Perhaps that’s why we both kept our homes so clean.

At the top of the stairs there was a hall with four doors leading off. A coat-stand and shoe-rack. Everything orderly, everything in its place. The first door led to the bathroom. Holly found only women’s toiletries in the wall cupboard and only one toothbrush in the glass mug by the sink. So it seemed Shirley had lived here alone. Like Holly and Vera, she’d been a single woman.

There were two bedrooms, one looking out over the street, with a double bed, and a smaller room with a futon that could be let down for visitors. Holly already had the impression that this wasn’t the home of a lonely woman, even if she had lived alone. Surely Shirley would have friends.

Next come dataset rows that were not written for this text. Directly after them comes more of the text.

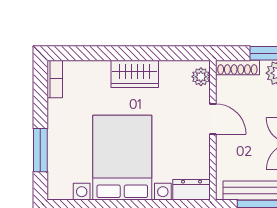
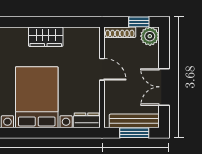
plant: (201, 77) -> (93, 39), removed

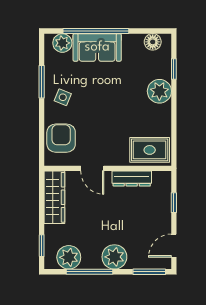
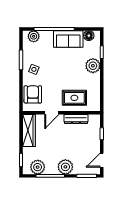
sofa: (97, 47) -> (68, 39), moved
rug: (150, 150) -> (74, 98), moved
door: (92, 168) -> (52, 113), hinge flipped

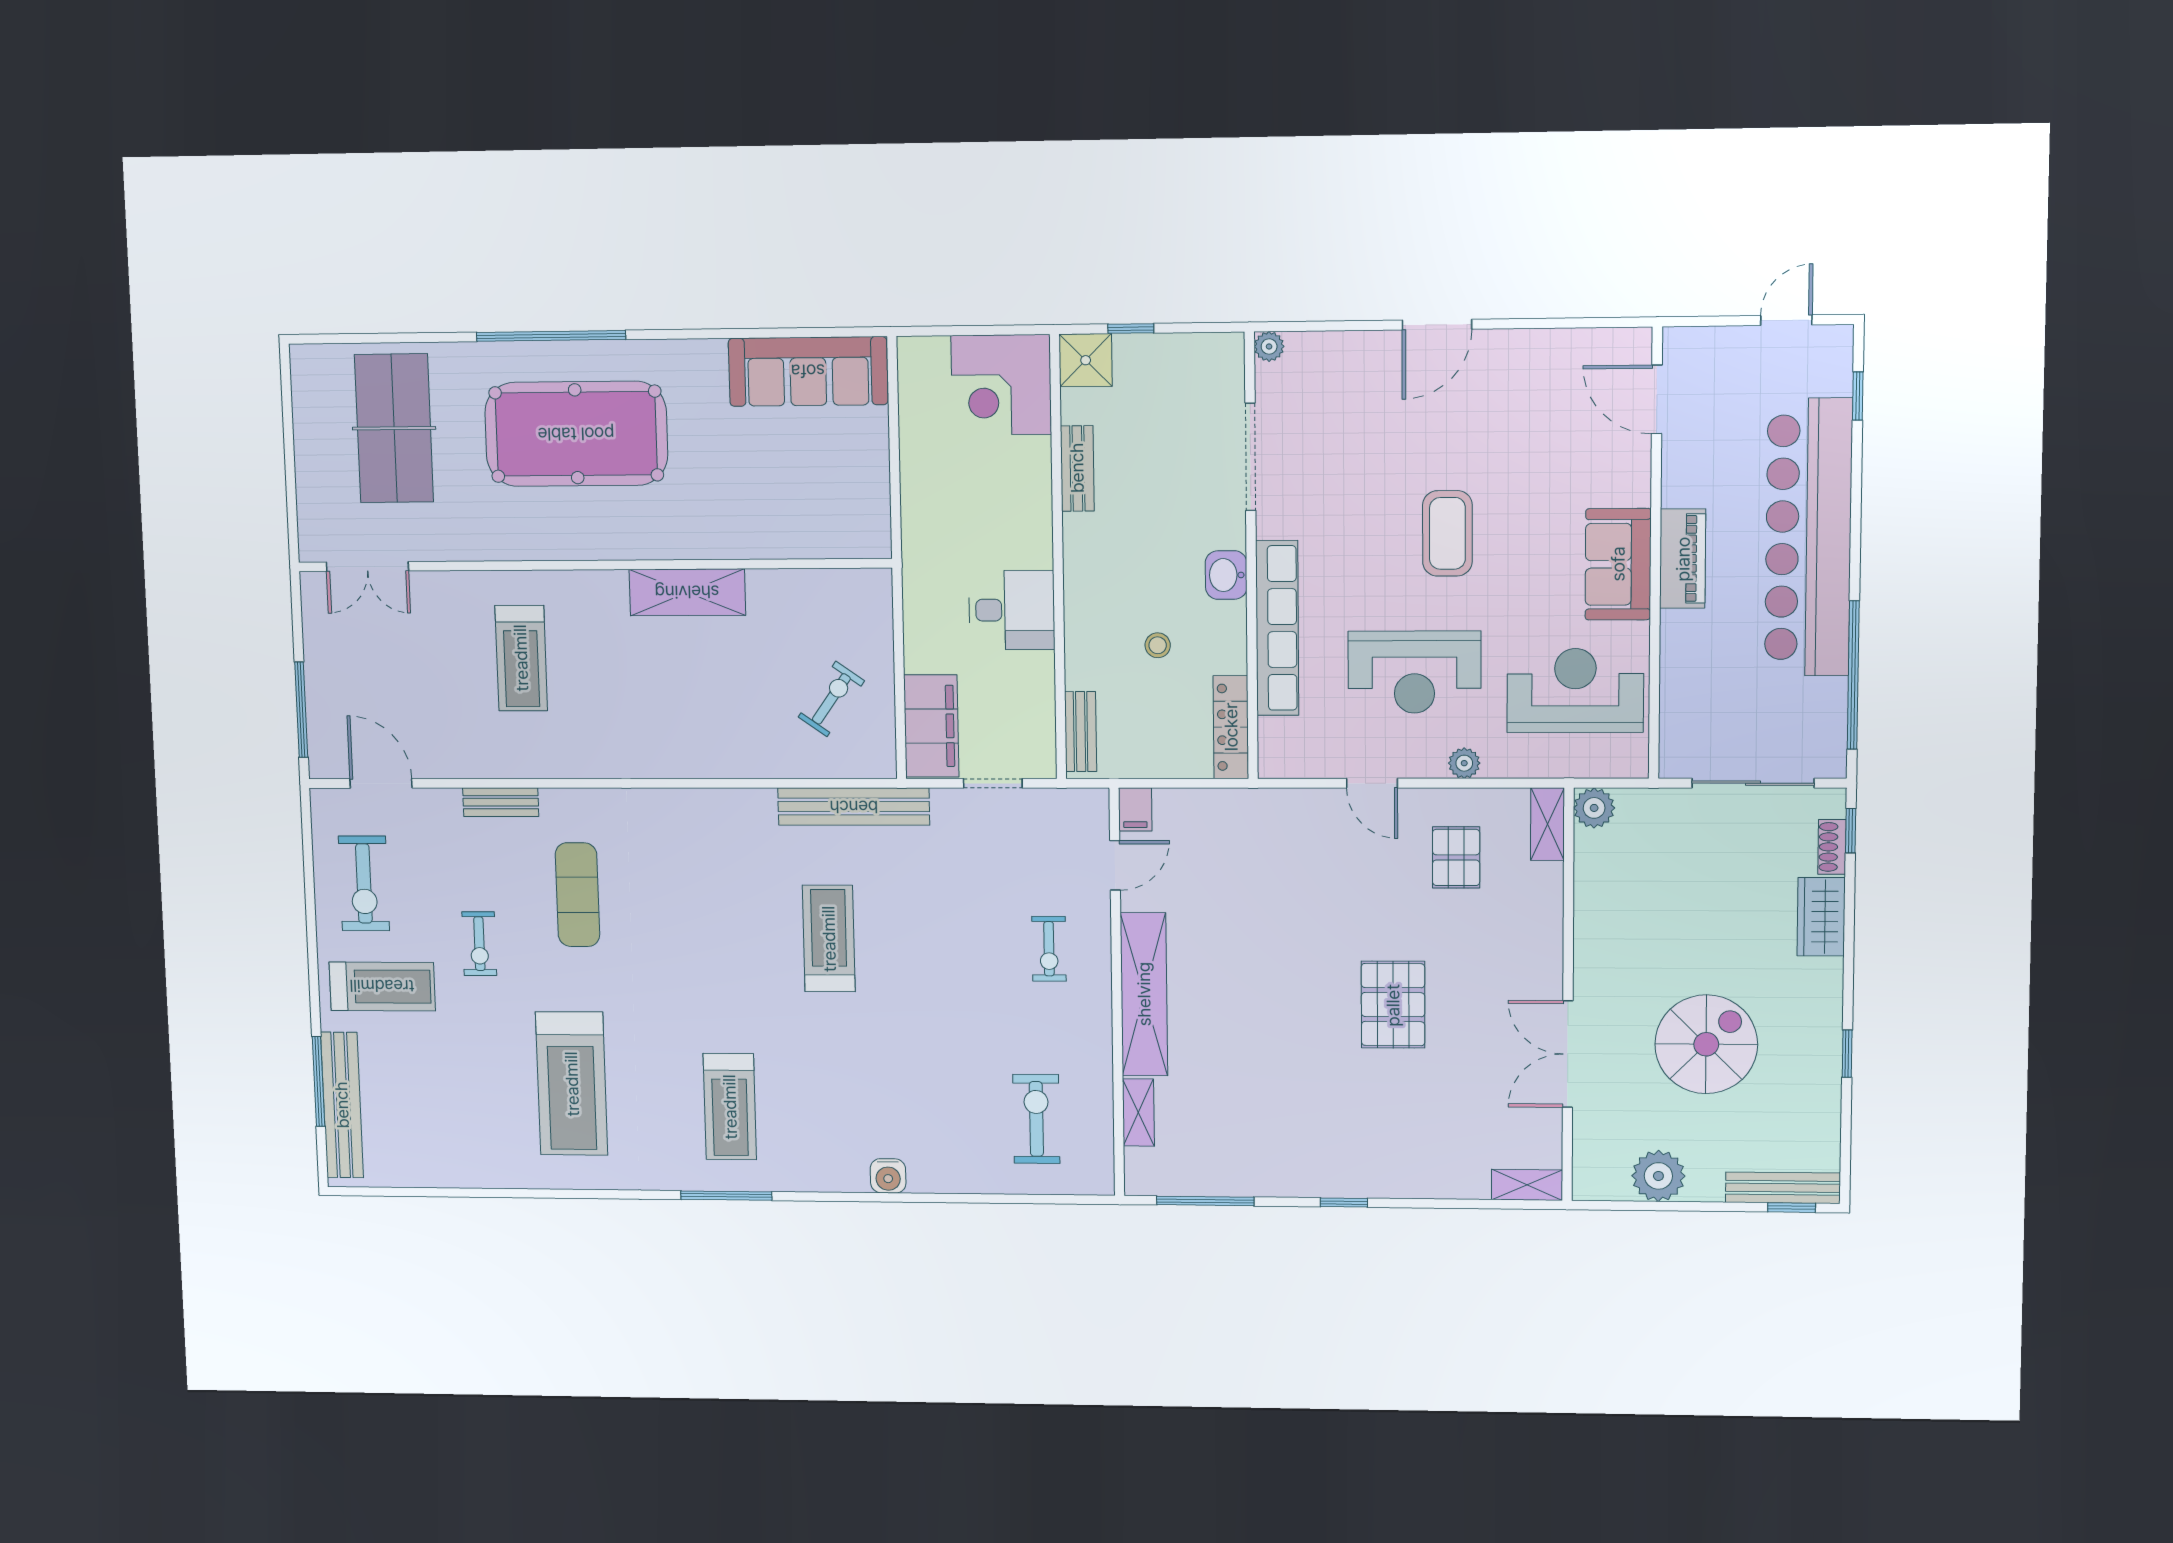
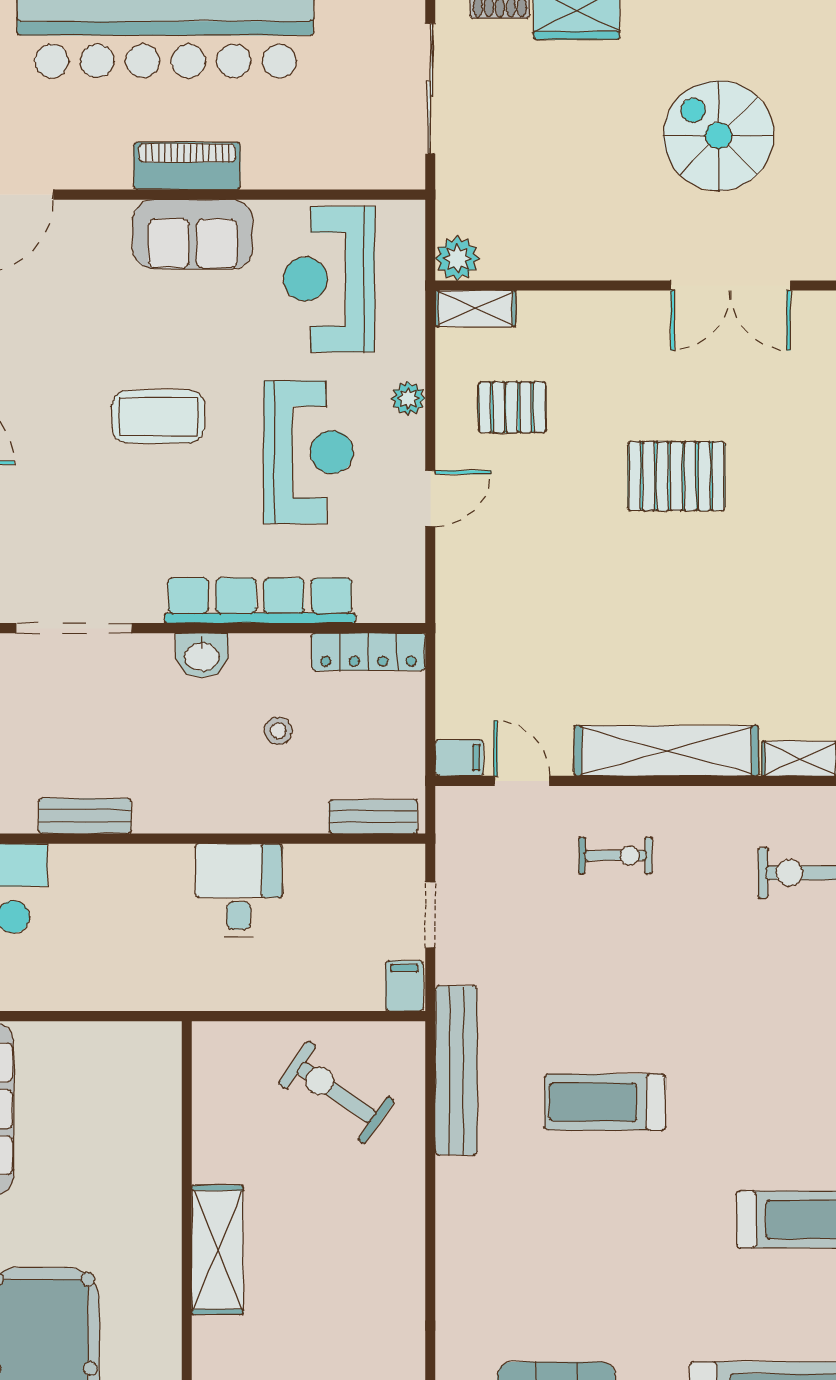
exercise bike: (831, 699) -> (336, 1092), width x1.38, depth x1.39
filing cabinet: (931, 726) -> (404, 986), width x0.33, depth x0.86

Her room had a bay window that would give her a glimpse of the sea. The furniture was old, without being special or antique, inherited perhaps from relatives. On one wall a series of watercolours. Holly opened the dark-wood wardrobe. It contained work clothes – smart but sober skirts, shirts and jackets, a couple of dresses that might have been worn to weddings or functions. A row of shoes on the floor underneath. Nothing expensive or unusual. In the chest of drawers chain-store underwear and jeans, T-shirts and jerseys. All neatly folded. This was a woman of a certain age with a limited budget, who didn’t want to stand out from the crowd and took care of what she had.